在穆晟楓的認知裡,母親還是個四五十歲的中年人,可直到這一刻,穆晟楓才發現,她的頭髮早都灰白了,此刻被病房裡的燈光照着,臉上的皮膚也有些鬆弛,眼角脣邊,更是皺紋深邃。
心裡滿是自責和愧疚,穆晟楓一時間不知如何是好。
他下午到單位就已經請好了假,機票都買好了,晚上十一點多的飛機,可眼下週瑾受了傷,很顯然他的行程要取消了。
雖然知曉池云溪一定會理解,可是……
忍不住長嘆了一口氣,穆晟楓一擡眼,正看到周瑾皺了下眉頭,睜開了眼。
看見穆晟楓,周瑾的眼淚一下子就出來了。
“晟楓,媽沒事,有保姆在,沒事的,你快去巴黎吧,快去吧,媽真的沒事……”
周瑾說着,眼淚止不住的往下流。
幫不上忙不說,反而還添亂,這會兒的周瑾,恨死自己了。
只看周瑾自責的表情就知道她在想什麼,穆晟楓走過去坐在牀邊,握着周瑾的手笑道:“好了好了,不哭了,沒事。”

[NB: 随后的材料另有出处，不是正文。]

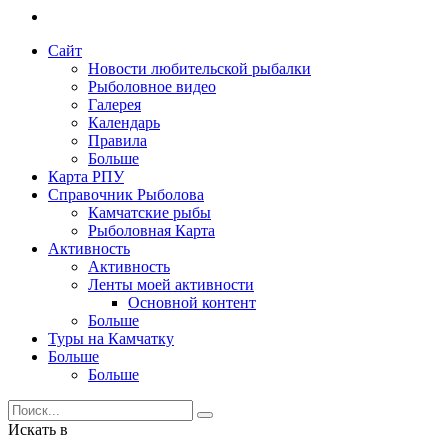
Сайт
Новости любительской рыбалки
Рыболовное видео
Галерея
Календарь
Правила
Больше
Карта РПУ
Справочник Рыболова
Камчатские рыбы
Рыболовная Карта
Активность
Активность
Ленты моей активности
Основной контент
Больше
Туры на Камчатку
Больше
Больше
Искать в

說着,看了一眼周瑾打着石膏的右腳,穆晟楓輕聲問道:“疼嗎?”
搖了搖頭,周瑾伸手去推穆晟楓,“你快去吧,我沒事。”
被周瑾這麼一催促,穆晟楓面上有些猶豫。
心裡嘆了口氣,穆晟楓起身出了病房,拿起手機給池云溪打了過去。
果然,知道穆晟楓打算來巴黎陪她,池云溪當即就拒絕了,說餘生已經好多了,這幾天她再觀察觀察,只要餘生的發燒不反覆,等巴黎時裝週結束了,她就帶着他回國,不在巴黎逗留了。
再聽說周瑾骨折住院了,池云溪更是說什麼都不讓穆晟楓去巴黎了。
掛斷電話,穆晟楓轉身進了病房,衝周瑾揚了揚手機,“你兒媳婦說,讓我好好照顧你,不讓我過去添亂。”
周瑾的淚,一下子流的更洶涌了。